*Arbeitsauftrag 1*: Ändern Sie einen Abschnitt der Auflistung: Beginnen Sie bei der Zeile mit „## Backend Notes“ und hören Sie erst am Ende der Auflistung auf. Geben Sie diese Zeilen wieder, ersetzen Sie darin „metroArea“ durch „metro_area“ und lassen Sie alles andere unverändert.

*Bereitgestellter Auszug*:
+ + +

Da konnte man schon mal das Gefühl bekommen, dass man augenscheinlich in einer Seifenoper gelandet war, in der alle anderen sich vereinbart haben, denselben sinnlosen Spruch immer wieder anzubringen, egal, ob er passt oder nur noch wie ein Alter-Herren-Witz klingt.

Denn das geht ja nicht erst seit heute so. Seit Jahren wird die Aufrüstung der Schulen mit Internet, WLAN, PCs, jetzt Laptops und immer mehr „Medienwissen“ vorangetrieben. Zuletzt mit der Forderung untermauert, die Schüler sollten auch gleich Programmieren lernen. Nur: Die Lernergebnisse verbessern sich nicht. Was ja zumindest der Sinn solcher Investitionen sein sollte: Dass hinterher mehr Schüler bessere Lernergebnisse und Lernerfolge haben.

Aber das ganze Zeug hilft überhaupt nicht beim Lernen.

Das stellt jetzt auch einer in einem Gastbeitrag in der „Frankfurter Rundschau“ fest, der es wissen muss: Der Gymnasiallehrer Nils B. Schulz. Für ihn ist all das, was Google & friends da betreiben, um ihren Krempel in die Schulen zu bekommen, die reine Gegenaufklärung – die Erziehung zur Unmündigkeit. Ganz im Kantschen Sinn. Eigentlich sollten unsere Schulen ja aufklärerisch wirken und ihre Schüler befähigen, sich ihres eigenen Verstandes zu bedienen und sich eben nicht entmündigen zu lassen – auch nicht von übermächtigen Tech-Firmen, die ihre Macht dazu missbrauchen, die Nutzer unmündig zu machen.

Man lernt mit dem ganzen Krempel nichts. Unterricht funktioniert, so Nils B. Schulz, nur von Mensch zu Mensch.

Selbst die verwendeten Worte sind Fakes und suggerieren etwas, was die ganze schnieke Technik nicht zu leisten in der Lage ist. Schulz: „Sprachkritik, auch das ein weiterer Zug aufklärerischen Denkens, demaskiert Begriffe, die IT-Enthusiasten so gerne verwenden, wie ‚personalisiertes‘ oder ‚individualisiertes Lernen‘. Hinter diesen Begriffen verbergen sich Programme, die Profile von Schülerinnen und Schülern erstellen, um diese dann zu steuern. Die so positiv konnotierten Begriffe kaschieren das, was schon Marshall McLuhan ‚Automatisierung‘ nannte.“

Dass sie mitten in die Unterrichtsgestaltung eingreifen, wenn sie Laptops und WLAN für alle Schulen fordern, ist Leipziger Kommunalpolitikern möglicherweise nicht bewusst. Was wohl auch daran liegt, dass sie nie vor Schulklassen stehen und auch nie versucht haben, jungen Menschen das Rüstzeug zum selbstständigen Denken zu geben.

+ + +

*Arbeitsauftrag 2*: Nennen Sie alle technischen Ausstattungen, mit denen laut dem Textauszug über Technik an Schulen die Schulen seit Jahren aufgerüstet werden.

+ + +

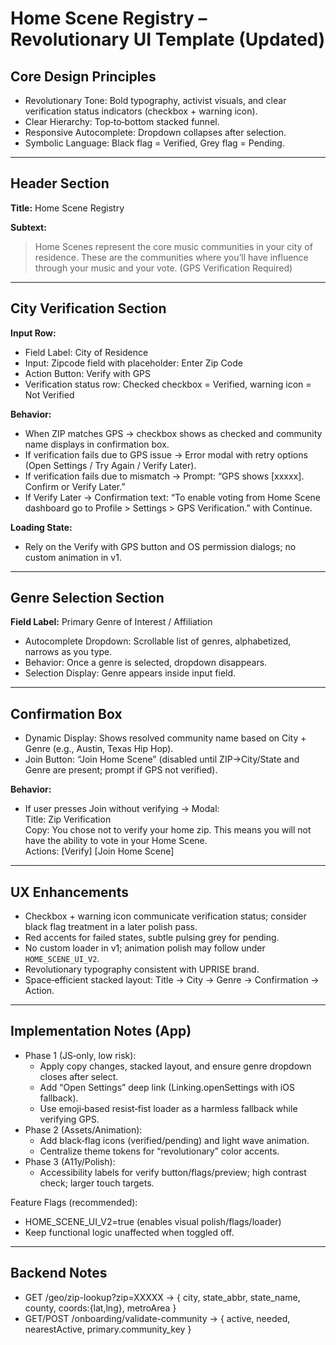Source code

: # Home Scene Registry – Revolutionary UI Template (Updated)

## Core Design Principles
- Revolutionary Tone: Bold typography, activist visuals, and clear verification status indicators (checkbox + warning icon).
- Clear Hierarchy: Top‑to‑bottom stacked funnel.
- Responsive Autocomplete: Dropdown collapses after selection.
- Symbolic Language: Black flag = Verified, Grey flag = Pending.

---

## Header Section
**Title:** Home Scene Registry

**Subtext:**
> Home Scenes represent the core music communities in your city of residence. These are the communities where you’ll have influence through your music and your vote. (GPS Verification Required)

---

## City Verification Section
**Input Row:**
- Field Label: City of Residence
- Input: Zipcode field with placeholder: Enter Zip Code
- Action Button: Verify with GPS
- Verification status row: Checked checkbox = Verified, warning icon = Not Verified

**Behavior:**
- When ZIP matches GPS → checkbox shows as checked and community name displays in confirmation box.
- If verification fails due to GPS issue → Error modal with retry options (Open Settings / Try Again / Verify Later).
- If verification fails due to mismatch → Prompt: “GPS shows [xxxxx]. Confirm or Verify Later.”
- If Verify Later → Confirmation text: “To enable voting from Home Scene dashboard go to Profile > Settings > GPS Verification.” with Continue.

**Loading State:**
- Rely on the Verify with GPS button and OS permission dialogs; no custom animation in v1.

---

## Genre Selection Section
**Field Label:** Primary Genre of Interest / Affiliation
- Autocomplete Dropdown: Scrollable list of genres, alphabetized, narrows as you type.
- Behavior: Once a genre is selected, dropdown disappears.
- Selection Display: Genre appears inside input field.

---

## Confirmation Box
- Dynamic Display: Shows resolved community name based on City + Genre (e.g., Austin, Texas Hip Hop).
- Join Button: “Join Home Scene” (disabled until ZIP→City/State and Genre are present; prompt if GPS not verified).

**Behavior:**
- If user presses Join without verifying → Modal:  
  Title: Zip Verification  
  Copy: You chose not to verify your home zip. This means you will not have the ability to vote in your Home Scene.  
  Actions: [Verify] [Join Home Scene]

---

## UX Enhancements
- Checkbox + warning icon communicate verification status; consider black flag treatment in a later polish pass.
- Red accents for failed states, subtle pulsing grey for pending.
- No custom loader in v1; animation polish may follow under `HOME_SCENE_UI_V2`.
- Revolutionary typography consistent with UPRISE brand.
- Space‑efficient stacked layout: Title → City → Genre → Confirmation → Action.

---

## Implementation Notes (App)
- Phase 1 (JS‑only, low risk):
  - Apply copy changes, stacked layout, and ensure genre dropdown closes after select.
  - Add “Open Settings” deep link (Linking.openSettings with iOS fallback).
  - Use emoji‑based resist‑fist loader as a harmless fallback while verifying GPS.
- Phase 2 (Assets/Animation):
  - Add black‑flag icons (verified/pending) and light wave animation.
  - Centralize theme tokens for “revolutionary” color accents.
- Phase 3 (A11y/Polish):
  - Accessibility labels for verify button/flags/preview; high contrast check; larger touch targets.

Feature Flags (recommended):
- HOME_SCENE_UI_V2=true (enables visual polish/flags/loader)
- Keep functional logic unaffected when toggled off.

---

## Backend Notes
- GET /geo/zip-lookup?zip=XXXXX → { city, state_abbr, state_name, county, coords:{lat,lng}, metroArea }
- GET/POST /onboarding/validate-community → { active, needed, nearestActive, primary.community_key }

+ + +

*Ihre Lösung 1*:
## Backend Notes
- GET /geo/zip-lookup?zip=XXXXX → { city, state_abbr, state_name, county, coords:{lat,lng}, metro_area }
- GET/POST /onboarding/validate-community → { active, needed, nearestActive, primary.community_key }

*Ihre Lösung 2*: Internet, WLAN, PCs, Laptops